Are there any recommendations for agencies?


What I mean is, though, it might not be just a one-time meeting as an older teenager. It might be an ongoing relationship with birth parents and siblings that is part of your child's life, maybe not every day but on a monthly or annual basis, for a long long time. You need to understand that there is a whole birth family out there, and ultimately it is them and the child, not you, who will determine how much contact happens in the late teens and adulthood.

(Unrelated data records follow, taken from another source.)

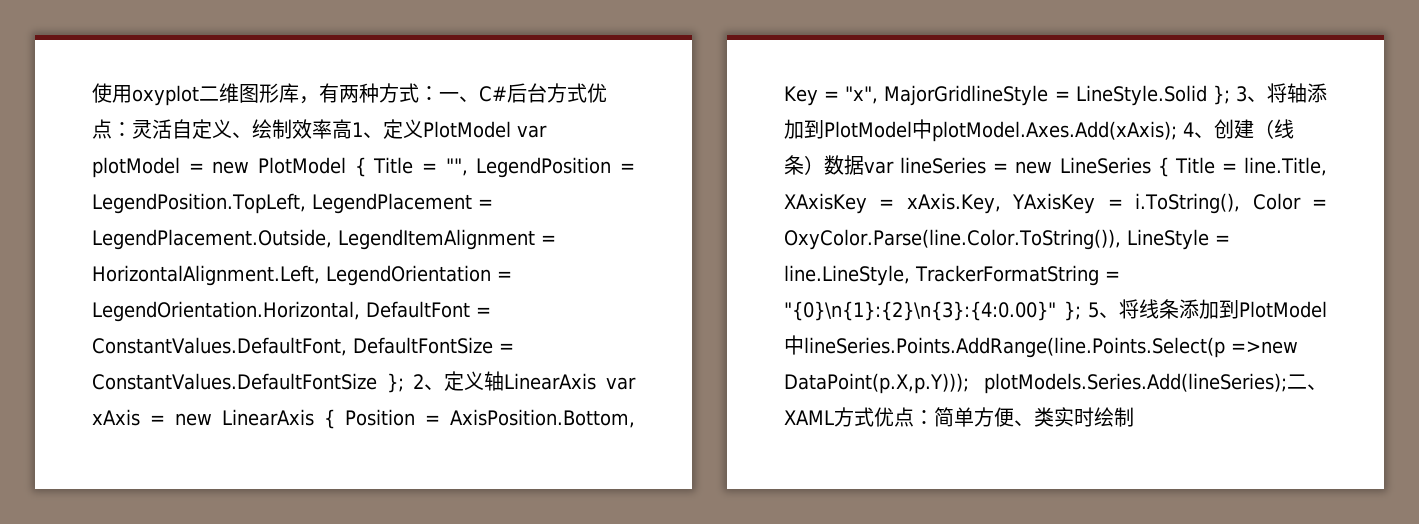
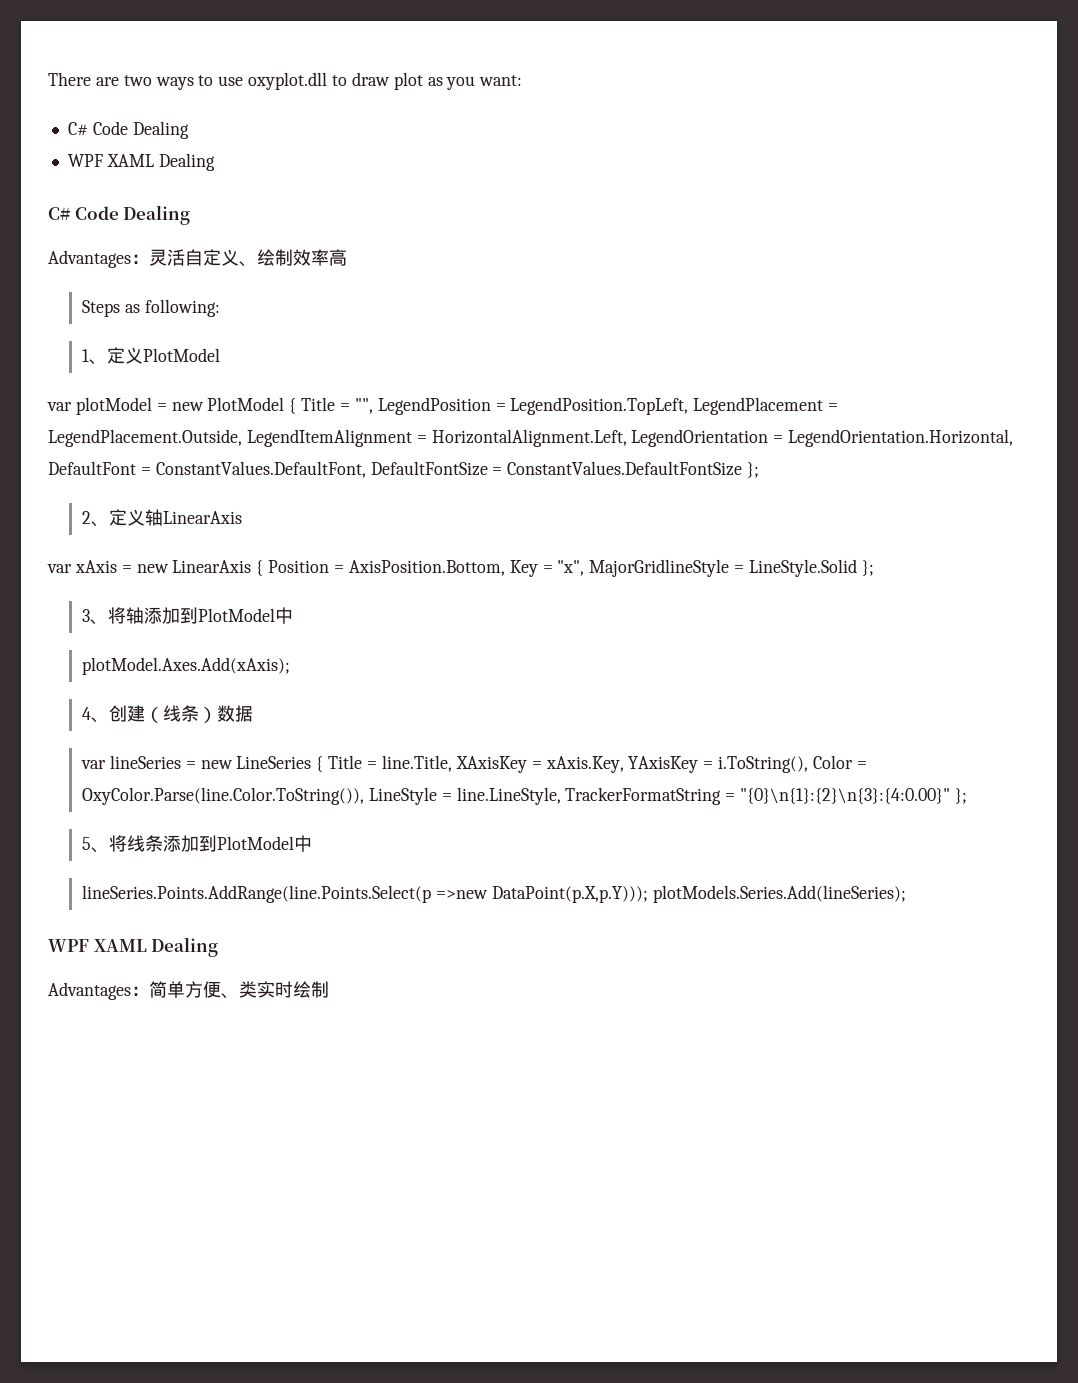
[92,83,607,106] [92,119,112,139] 使用oxyplot二维图形库，有两种方式：一、C#后台方式优点 -> [48,72,523,90] [67,121,189,139] [67,153,215,171] [48,205,191,225] [48,250,131,268] There are two ways to use oxyplot.dll to draw plot as you want: // C# Code Dealing // WPF XAML Dealing // C# Code Dealing // Advantages
(352, 129) none -> [82,299,220,317] // Steps as following: //
(511, 129) none -> (221, 355) //
(404, 383) none -> (760, 470) //
(597, 381) none -> (243, 517) //
(1230, 95) none -> (874, 568) //
(932, 129) none -> (294, 615) //
(1177, 131) none -> (291, 666) //
(864, 165) none -> (254, 713) //
(1081, 311) none -> (968, 796) //
(804, 345) none -> (313, 843) //
[1287,374,1327,390] [784,407,914,427] 二、XAML方式优点 -> [48,937,219,957] [48,982,131,1000] // WPF XAML Dealing // Advantages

And even if it is initially closed, either your child or the birth parents may request meetings earlier than when your child reaches 18 (or whenever they are allowed to request information). Years ago dear friends of ours adopted a child in a closed adoption (birth parents requested closed -- I don't know whether friends cared either way). After a few years the birth parents sent a letter to the agency requesting a meeting. Our friends were very conflicted but ultimately decided that their child should know the birth parents (and what would their child think later if he/she found out that this request had been denied). They weren't sure of the birth parents' intentions and set up a meeting in a place of business and invited friends to help their child be more comfortable. I was there and it was very nerve wracking for my friends but also heartwarming. It all worked out fine and there were subsequent meetings and communication. Of course, the child knows who his parents are -- the ones who are raising him, if that is what op is worried about. I moved away and so did my friends and I don't know the level of contact the birth parents have today (and I apologize if I am offending anyone by using the wrong term). But the point is that things can change from the original agreement.
Anonymous
The issue is the actual birthparents and I would not make a full decision without knowing them. Our child's birth mom and her family are amazing. They are clear we are the parents and they are very supportive. Her parents come visit us in our home (stay with us) and its great as they will babysit and help around the house (more than our parents). I just consider them my inlaws and regardless of our child, they'd do anything for me/us (and have come into town to help when we needed it). Birthfather and his family - they are horrible people. We allowed visits early on and then they did some terrible stuff to us and birth mom. Luckily they cut off contact (and deny our child is their biological child) so its a non-issue but we'd never encourage our child to have a relationship with them (and have proof why).
Anonymous
OP, you sound very selfish-like you just want to buy a baby and run. Open adoptions are better for the child even it it is not better for you. You should just get a puppy who likely will not care about their roots!
Anonymous
Adoptions Together is a good agency and the social workers will talk to you about the range of options on the scale between a fully open and fully closed adoption. Most birthmothers prefer open these days, so if you choose closed your wait will be longer. However I don't think that AT would reject a prospective adoptive family simply because they prefer a closed adoption; intsead, I think they'd simply advise you of the likely wait.
Anonymous
Anonymous wrote:OP, you sound very selfish-like you just want to buy a baby and run. Open adoptions are better for the child even it it is not better for you. You should just get a puppy who likely will not care about their roots!


Harsh and uncalled for. Closed adoptions can be as good (and sometimes better) than open- DEPENDING ON THE CIRCUMSTANCES.